── PROVIDED MATERIAL ──

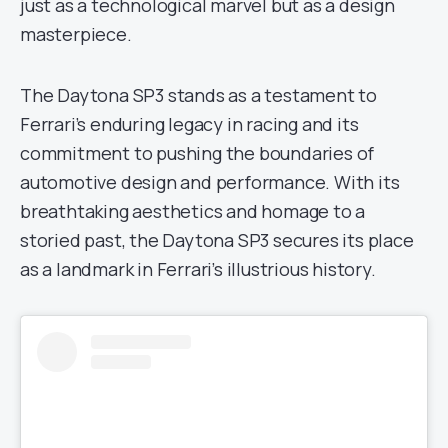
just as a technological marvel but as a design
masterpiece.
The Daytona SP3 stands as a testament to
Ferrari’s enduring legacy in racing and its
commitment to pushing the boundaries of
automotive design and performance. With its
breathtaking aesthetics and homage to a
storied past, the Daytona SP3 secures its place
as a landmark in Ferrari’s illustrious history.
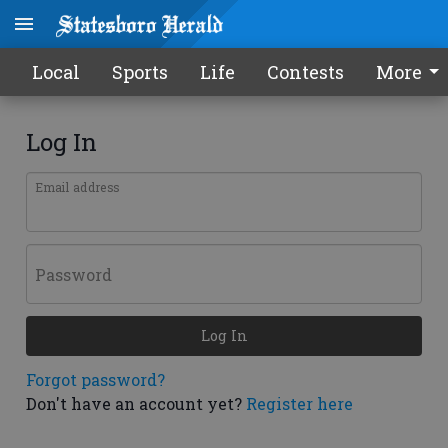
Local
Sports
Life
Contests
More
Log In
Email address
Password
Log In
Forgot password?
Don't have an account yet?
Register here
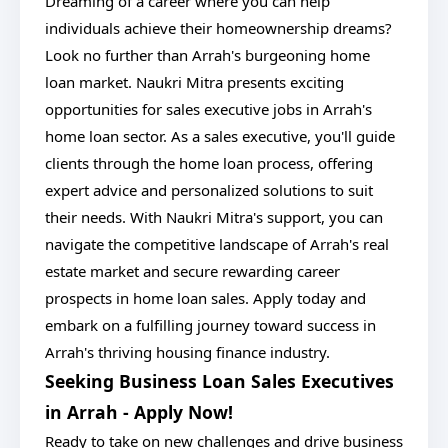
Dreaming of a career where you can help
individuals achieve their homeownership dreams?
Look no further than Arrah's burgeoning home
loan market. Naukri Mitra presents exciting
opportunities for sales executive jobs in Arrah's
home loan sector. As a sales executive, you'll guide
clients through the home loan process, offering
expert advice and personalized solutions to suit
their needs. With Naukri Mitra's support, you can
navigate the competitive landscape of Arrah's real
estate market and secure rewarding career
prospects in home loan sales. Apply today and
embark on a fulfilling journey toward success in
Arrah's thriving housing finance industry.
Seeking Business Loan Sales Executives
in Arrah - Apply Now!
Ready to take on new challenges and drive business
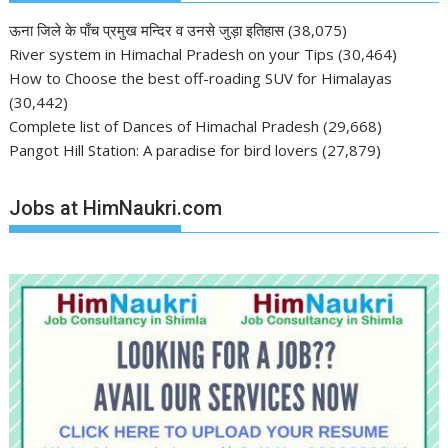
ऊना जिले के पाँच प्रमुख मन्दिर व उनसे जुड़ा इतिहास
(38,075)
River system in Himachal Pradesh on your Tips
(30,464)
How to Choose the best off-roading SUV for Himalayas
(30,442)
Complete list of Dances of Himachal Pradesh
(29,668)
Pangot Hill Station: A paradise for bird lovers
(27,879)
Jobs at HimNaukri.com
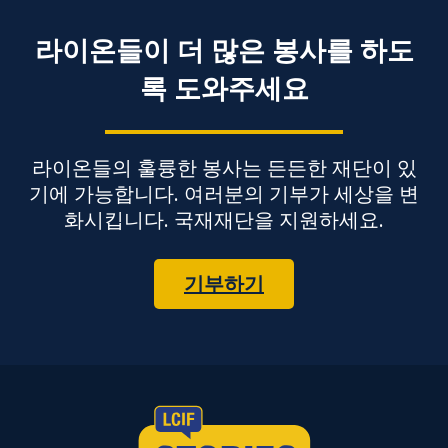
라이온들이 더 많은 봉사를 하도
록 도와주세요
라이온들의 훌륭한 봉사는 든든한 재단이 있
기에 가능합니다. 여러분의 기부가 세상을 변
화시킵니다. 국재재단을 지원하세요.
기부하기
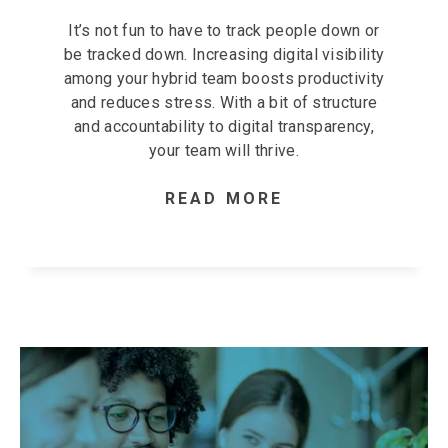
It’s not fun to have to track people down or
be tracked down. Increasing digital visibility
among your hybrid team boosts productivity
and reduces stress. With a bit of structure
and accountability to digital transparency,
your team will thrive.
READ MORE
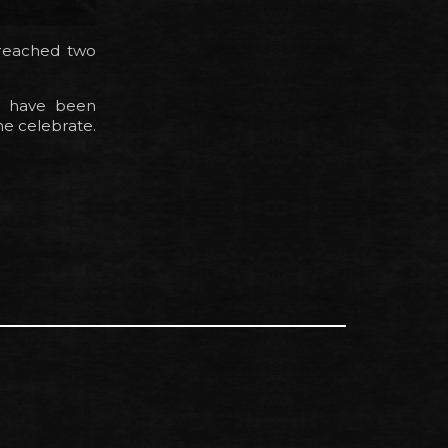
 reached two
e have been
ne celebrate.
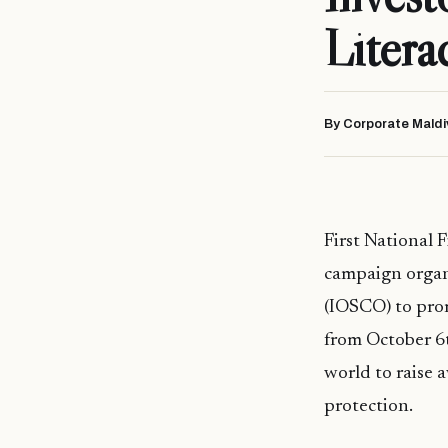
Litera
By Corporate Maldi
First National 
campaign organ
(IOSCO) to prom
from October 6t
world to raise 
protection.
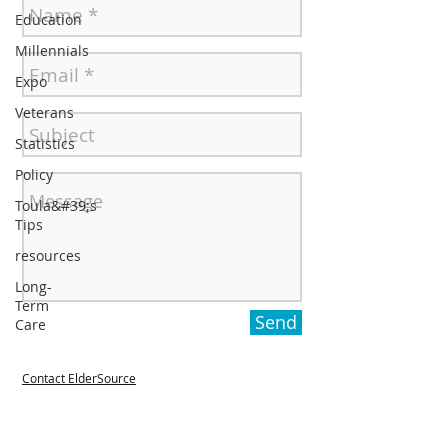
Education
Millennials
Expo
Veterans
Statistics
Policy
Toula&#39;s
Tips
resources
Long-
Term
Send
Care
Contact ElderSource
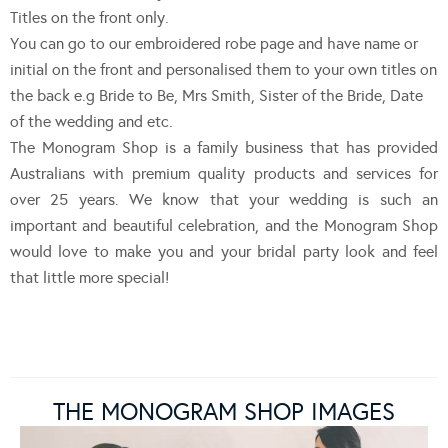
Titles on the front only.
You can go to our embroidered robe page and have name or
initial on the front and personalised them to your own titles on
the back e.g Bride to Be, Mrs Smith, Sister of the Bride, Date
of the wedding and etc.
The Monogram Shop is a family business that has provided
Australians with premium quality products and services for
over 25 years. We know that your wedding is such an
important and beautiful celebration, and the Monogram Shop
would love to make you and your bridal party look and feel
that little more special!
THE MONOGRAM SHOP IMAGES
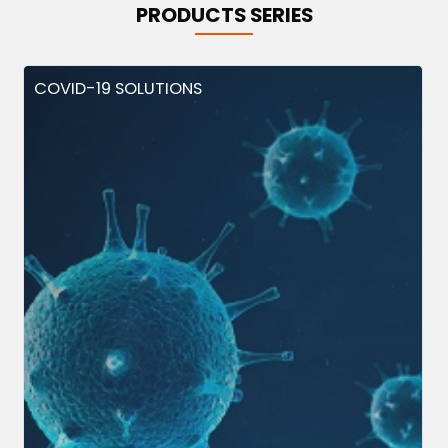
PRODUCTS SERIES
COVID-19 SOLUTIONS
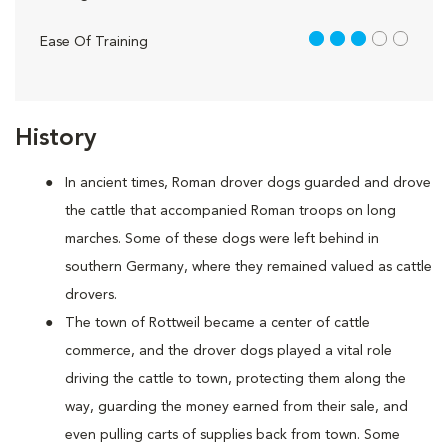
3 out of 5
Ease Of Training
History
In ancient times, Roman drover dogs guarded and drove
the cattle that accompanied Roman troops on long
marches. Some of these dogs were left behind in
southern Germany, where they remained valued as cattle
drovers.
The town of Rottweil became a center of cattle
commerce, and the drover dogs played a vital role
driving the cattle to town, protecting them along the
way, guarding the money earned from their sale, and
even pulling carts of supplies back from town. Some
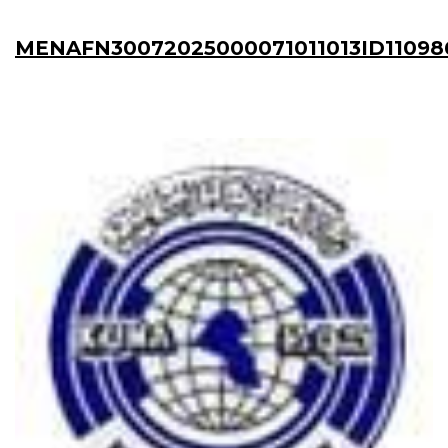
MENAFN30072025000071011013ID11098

───
── PROVIDED MATERIAL ──

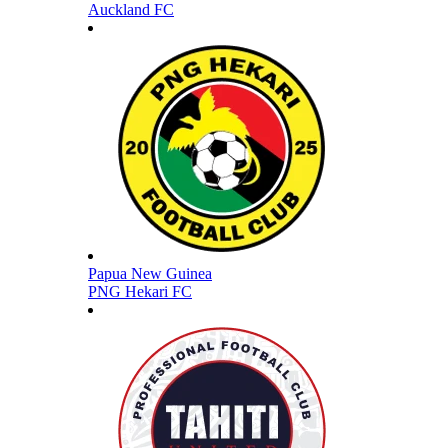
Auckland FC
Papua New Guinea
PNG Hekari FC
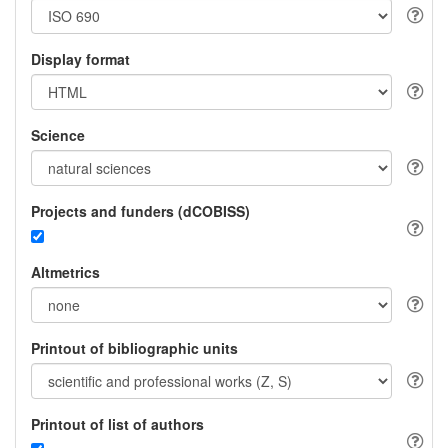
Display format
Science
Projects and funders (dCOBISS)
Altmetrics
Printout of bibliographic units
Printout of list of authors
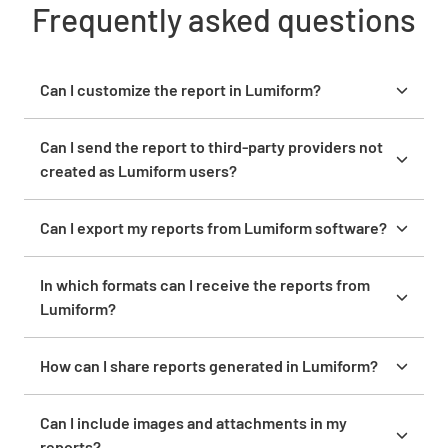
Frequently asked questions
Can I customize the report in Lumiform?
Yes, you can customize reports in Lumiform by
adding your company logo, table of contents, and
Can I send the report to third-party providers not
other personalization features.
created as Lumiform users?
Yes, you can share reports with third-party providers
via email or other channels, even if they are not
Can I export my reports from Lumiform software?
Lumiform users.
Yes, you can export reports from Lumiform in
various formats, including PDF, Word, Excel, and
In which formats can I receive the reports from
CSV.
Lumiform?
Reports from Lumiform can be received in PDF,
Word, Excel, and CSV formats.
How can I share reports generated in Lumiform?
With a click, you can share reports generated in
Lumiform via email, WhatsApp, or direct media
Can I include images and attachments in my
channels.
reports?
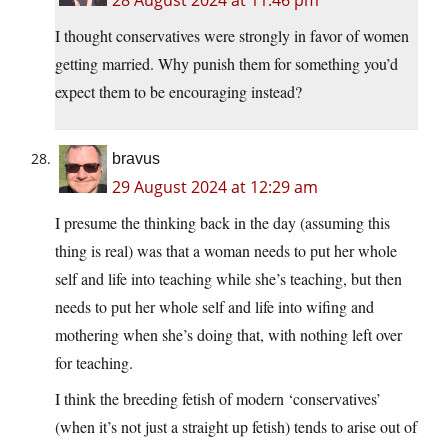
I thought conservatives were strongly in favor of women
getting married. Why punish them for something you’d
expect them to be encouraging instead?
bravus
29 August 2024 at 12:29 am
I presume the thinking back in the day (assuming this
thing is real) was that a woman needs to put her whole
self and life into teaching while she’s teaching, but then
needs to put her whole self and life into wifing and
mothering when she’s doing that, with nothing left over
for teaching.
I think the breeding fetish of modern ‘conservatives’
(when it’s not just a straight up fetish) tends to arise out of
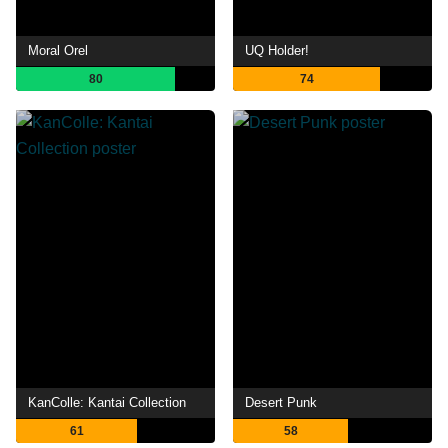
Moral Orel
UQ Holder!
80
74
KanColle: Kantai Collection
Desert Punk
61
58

───

__WHAT NEEDS TO BE DONE__. Take every line in the preceding listing that contains "front" and copy it.

__OUTPUT FOR THIS EXERCISE__.
Titles on the front only.
initial on the front and personalised them to your own titles on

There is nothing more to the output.